Asmaa Ali is a Research Data Scientist at Edelweiss Connect GmbH, where she specialises in developing intelligent systems for Chemical Risk Assessment. Her research interests encompass the dynamic intersection of public health, translational toxicology, and precision medicine. My passion lies in exploring how these fields can collectively harness the power of cutting-edge research and technology to enhance community health strategies while tailoring medical interventions to the individual needs of patients. Prior to joining Edelweiss Connect, Asmaa held the position of Senior Bioinformatician at the Egypt Center for Research and Regenerative Medicine. In this role, she utilised her expertise in machine learning and data analysis techniques to extract valuable insights from genomics data. Asmaa's professional experience also includes working as a Data Scientist at Rosettastein Consulting GmbH. In this role, she excelled in predictive modelling to optimise models in predictive toxicology. She actively evaluated the effectiveness and accuracy of new data sources and data-gathering methods, continuously enhancing the reliability and validity of predictive models. Additionally, Asmaa played a vital role in developing customised data models and algorithms for diverse datasets, contributing to the improvement of product development, marketing strategies, and business tactics.

OpenTox Virtual Conference 2023

AI-Driven Insights into Chemical-Protein Dynamics: A Multifaceted Approach

In this innovative venture, we explore the use of artificial intelligence (AI) to decode the complex web of chemical-protein interactions. Our goal is to harness the computational might of AI to go beyond what traditional study methods have achieved, bringing to light the subtle interplay of molecules within biological environments. Our scientific journey navigated through a terrain of challenges such as the diversity of chemical compound synonyms, extensive literature surveys, and the intricate task of extracting precise relationships. We meticulously extracted synonyms from a plethora of literature, employing strategic methods to gauge their significance. Our comprehensive literature review spanned two decades of research indexed on PubMed, ensuring that our study is as inclusive as possible of the various terminologies in use.

Methodologically, our approach was two-pronged: comprehensive data collation paired with refined algorithmic analysis. Our initial step involved a diligent collection and ranking of chemical synonyms from various databases, guided by their frequency in literature. We then applied advanced Named Entity Recognition (NER) to not only spot and label chemicals and proteins but also to enhance coreference resolution. This involved mapping out entities that refer to the same concept within the text and analyzing the relationships between these entities to form a cohesive understanding of chemical-protein dynamics. Simultaneously, we developed a rich question-and-answer dataset, designed to reflect the diverse range of potential inquiries in this field and maintain the integrity of the information. This Q&A compilation which was converted later to instructions dataset was instrumental in the fine-tuning process of our large language model (Llama-2), which were carefully adjusted to discern the nuanced aspects of toxicological data.

The outcome to date is a nascent AI model, poised to automate the detection and analysis of chemical-protein interactions.
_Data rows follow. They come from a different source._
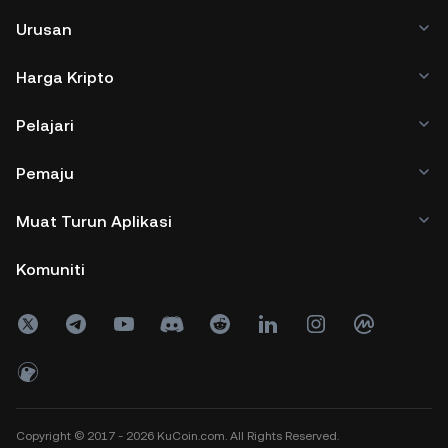
Urusan
Harga Kripto
Pelajari
Pemaju
Muat Turun Aplikasi
Komuniti
Copyright © 2017 - 2026 KuCoin.com. All Rights Reserved.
Although it is not yet fully refined, it represents a critical step forward. Enhancements are on the horizon, with plans to integrate more data and refine our algorithms to improve both accuracy and efficiency.

Our aim is to ultimately develop a comprehensive system that can seamlessly sift through extensive scientific literature, providing detailed and reliable insights into chemical toxicity within biological systems. The current progress lays the groundwork for future breakthroughs in toxicological research, with an ongoing commitment to evolving our AI model for more advanced, data-driven solutions.